Content starts

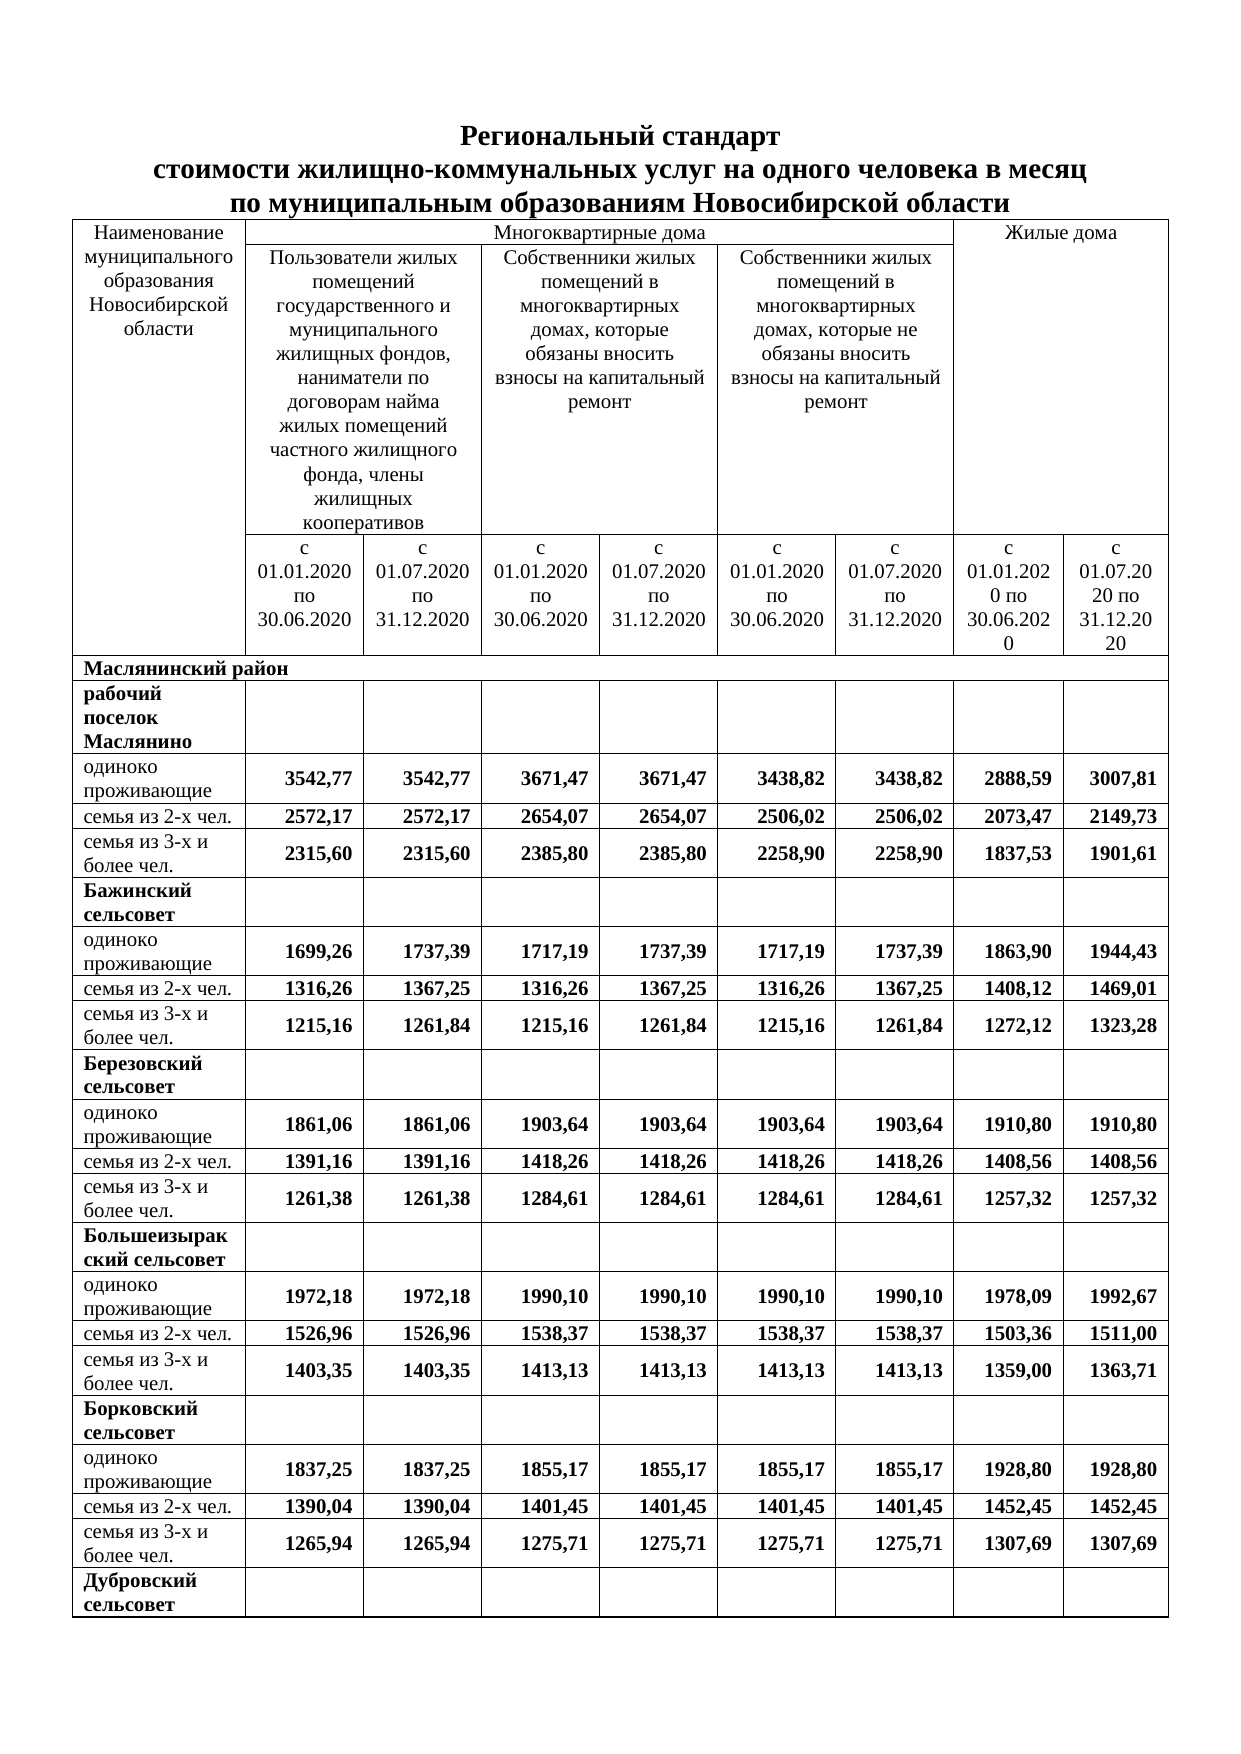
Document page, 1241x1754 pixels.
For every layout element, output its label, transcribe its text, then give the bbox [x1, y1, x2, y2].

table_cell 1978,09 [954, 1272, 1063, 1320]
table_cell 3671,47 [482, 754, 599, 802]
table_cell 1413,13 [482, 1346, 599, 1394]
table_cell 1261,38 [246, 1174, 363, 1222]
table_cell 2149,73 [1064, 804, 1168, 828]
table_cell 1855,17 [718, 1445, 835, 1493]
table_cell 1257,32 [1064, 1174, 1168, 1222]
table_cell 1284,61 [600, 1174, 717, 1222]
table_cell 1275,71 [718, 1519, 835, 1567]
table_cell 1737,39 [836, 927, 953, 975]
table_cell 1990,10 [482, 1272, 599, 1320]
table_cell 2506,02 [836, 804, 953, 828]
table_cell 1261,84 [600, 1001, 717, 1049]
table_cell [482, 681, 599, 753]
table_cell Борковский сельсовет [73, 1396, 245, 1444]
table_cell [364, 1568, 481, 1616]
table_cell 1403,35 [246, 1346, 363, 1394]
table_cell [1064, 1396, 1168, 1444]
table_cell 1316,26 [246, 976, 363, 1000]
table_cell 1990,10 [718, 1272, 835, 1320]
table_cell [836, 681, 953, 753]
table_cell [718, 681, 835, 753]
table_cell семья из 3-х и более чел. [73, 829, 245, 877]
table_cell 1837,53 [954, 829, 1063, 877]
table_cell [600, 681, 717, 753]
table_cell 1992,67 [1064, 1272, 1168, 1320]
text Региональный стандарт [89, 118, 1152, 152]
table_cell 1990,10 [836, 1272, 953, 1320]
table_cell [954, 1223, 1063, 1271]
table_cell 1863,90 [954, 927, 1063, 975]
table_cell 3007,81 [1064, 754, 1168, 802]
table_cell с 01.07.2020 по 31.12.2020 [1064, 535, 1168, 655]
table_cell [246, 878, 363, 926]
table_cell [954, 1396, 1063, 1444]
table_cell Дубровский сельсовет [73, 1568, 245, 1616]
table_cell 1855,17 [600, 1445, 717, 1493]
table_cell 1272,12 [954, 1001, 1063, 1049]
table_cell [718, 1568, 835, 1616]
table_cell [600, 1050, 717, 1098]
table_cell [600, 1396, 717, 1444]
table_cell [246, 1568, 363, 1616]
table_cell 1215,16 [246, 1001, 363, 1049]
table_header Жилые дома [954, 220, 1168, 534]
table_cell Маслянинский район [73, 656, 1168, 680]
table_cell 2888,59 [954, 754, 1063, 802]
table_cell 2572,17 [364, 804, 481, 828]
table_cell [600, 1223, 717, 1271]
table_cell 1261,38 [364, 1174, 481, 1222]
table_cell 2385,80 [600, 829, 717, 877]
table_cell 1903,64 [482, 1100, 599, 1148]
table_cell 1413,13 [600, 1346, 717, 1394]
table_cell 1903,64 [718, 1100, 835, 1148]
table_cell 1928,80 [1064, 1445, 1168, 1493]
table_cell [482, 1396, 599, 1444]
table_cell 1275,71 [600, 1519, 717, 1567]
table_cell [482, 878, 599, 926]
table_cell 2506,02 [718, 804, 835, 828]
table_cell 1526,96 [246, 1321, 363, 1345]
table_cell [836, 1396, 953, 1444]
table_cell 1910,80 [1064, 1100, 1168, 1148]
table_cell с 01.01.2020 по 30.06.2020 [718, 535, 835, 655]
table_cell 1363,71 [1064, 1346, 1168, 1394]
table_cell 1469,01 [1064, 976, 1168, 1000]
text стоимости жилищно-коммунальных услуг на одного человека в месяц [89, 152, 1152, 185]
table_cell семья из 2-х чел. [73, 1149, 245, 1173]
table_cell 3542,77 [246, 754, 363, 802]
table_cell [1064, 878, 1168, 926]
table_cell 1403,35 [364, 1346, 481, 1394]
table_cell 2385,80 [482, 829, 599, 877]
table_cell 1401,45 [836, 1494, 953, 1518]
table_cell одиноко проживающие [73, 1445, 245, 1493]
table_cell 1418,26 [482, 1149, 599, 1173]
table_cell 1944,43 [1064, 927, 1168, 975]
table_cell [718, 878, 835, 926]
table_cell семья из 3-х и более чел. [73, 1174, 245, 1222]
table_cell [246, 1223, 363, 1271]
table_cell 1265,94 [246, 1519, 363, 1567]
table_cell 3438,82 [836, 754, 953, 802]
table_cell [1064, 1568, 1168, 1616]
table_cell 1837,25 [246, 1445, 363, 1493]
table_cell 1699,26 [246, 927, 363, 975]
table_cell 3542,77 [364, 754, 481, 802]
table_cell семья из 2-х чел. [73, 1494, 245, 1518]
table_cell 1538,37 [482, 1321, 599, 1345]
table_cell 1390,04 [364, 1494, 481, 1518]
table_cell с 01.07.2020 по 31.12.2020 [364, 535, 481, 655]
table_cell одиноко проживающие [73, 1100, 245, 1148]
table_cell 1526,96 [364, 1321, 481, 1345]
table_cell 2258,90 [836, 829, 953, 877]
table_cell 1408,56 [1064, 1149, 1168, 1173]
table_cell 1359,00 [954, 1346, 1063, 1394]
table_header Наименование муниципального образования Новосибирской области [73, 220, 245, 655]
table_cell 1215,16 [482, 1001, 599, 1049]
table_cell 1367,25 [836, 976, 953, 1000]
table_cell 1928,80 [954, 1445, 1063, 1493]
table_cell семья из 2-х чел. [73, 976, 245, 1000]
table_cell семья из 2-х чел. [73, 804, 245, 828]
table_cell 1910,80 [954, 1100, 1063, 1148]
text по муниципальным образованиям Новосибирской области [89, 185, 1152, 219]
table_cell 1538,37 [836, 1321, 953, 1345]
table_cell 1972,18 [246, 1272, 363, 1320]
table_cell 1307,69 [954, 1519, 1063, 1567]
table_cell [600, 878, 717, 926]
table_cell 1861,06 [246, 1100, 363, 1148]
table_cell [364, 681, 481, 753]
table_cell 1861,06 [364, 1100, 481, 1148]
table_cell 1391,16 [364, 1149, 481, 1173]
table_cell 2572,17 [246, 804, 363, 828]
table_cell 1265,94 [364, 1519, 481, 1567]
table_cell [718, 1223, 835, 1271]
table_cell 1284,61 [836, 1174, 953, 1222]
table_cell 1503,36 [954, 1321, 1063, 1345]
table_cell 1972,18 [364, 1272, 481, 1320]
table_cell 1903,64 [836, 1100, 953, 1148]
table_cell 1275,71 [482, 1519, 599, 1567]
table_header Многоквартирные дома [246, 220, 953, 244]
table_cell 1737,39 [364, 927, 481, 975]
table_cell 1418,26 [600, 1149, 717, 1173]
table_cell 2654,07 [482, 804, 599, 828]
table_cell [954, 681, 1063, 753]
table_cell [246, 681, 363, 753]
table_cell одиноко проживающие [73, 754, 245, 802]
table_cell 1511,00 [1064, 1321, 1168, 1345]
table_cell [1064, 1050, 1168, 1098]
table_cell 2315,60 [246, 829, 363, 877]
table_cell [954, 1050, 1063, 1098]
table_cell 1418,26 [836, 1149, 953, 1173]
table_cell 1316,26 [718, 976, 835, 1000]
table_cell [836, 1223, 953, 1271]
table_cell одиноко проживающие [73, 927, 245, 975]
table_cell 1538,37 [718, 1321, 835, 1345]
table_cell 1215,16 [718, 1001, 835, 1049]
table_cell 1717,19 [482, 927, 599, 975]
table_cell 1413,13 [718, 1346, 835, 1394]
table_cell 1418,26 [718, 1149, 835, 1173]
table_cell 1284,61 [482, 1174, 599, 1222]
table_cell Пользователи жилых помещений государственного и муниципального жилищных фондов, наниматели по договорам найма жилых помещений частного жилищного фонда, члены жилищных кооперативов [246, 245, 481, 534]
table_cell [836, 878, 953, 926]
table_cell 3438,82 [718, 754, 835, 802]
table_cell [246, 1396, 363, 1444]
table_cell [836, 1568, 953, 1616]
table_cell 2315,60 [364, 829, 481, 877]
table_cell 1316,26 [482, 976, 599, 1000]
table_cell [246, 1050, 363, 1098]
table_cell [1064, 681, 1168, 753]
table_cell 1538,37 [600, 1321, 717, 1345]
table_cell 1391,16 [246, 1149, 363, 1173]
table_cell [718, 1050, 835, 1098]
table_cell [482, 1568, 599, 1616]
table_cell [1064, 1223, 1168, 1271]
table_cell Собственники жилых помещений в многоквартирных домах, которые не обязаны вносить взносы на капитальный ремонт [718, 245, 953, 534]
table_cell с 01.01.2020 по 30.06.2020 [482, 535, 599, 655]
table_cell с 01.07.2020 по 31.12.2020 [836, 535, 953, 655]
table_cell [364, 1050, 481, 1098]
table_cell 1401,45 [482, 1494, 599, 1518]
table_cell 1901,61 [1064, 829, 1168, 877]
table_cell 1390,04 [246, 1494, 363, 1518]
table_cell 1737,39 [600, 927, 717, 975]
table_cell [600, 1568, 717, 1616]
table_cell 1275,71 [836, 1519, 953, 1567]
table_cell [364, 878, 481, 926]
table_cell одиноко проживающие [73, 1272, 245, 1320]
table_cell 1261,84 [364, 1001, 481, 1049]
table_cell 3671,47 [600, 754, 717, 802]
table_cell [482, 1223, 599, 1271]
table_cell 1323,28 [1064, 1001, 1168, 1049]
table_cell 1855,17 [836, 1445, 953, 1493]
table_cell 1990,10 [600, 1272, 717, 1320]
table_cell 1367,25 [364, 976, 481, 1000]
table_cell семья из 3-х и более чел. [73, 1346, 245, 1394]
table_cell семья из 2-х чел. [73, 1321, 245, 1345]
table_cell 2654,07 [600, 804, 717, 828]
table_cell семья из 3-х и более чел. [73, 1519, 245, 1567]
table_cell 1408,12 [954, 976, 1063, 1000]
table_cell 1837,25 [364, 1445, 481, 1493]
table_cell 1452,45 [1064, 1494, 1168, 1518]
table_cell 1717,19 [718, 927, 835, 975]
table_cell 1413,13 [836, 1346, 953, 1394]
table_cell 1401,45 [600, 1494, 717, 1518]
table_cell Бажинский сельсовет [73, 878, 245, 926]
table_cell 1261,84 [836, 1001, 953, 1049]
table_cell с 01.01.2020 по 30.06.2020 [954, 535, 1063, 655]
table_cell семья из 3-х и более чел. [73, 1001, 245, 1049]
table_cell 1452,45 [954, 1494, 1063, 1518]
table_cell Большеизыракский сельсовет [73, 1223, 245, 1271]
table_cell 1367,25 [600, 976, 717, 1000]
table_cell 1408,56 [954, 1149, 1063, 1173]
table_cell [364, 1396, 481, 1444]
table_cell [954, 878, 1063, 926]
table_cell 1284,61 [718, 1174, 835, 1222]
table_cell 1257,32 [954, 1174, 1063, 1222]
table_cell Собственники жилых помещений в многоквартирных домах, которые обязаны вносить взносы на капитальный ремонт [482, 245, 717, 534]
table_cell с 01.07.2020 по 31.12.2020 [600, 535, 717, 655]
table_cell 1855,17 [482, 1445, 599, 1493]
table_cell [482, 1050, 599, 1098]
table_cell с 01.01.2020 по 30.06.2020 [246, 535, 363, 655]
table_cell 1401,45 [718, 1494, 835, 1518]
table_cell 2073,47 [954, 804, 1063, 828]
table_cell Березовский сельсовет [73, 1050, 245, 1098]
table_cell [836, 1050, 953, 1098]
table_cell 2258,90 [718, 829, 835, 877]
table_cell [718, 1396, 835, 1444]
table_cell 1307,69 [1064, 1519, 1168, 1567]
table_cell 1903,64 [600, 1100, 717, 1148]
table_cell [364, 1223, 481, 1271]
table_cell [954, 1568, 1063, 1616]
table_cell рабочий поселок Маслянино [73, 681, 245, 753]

Content ends

§ **ASSIGNMENT**: Above are the entries; copy out every line among them that contains the word "домах".

§ **ANSWER TO THIS PROBLEM**:
table_cell Собственники жилых помещений в многоквартирных домах, которые не обязаны вносить взносы на капитальный ремонт [718, 245, 953, 534]
table_cell Собственники жилых помещений в многоквартирных домах, которые обязаны вносить взносы на капитальный ремонт [482, 245, 717, 534]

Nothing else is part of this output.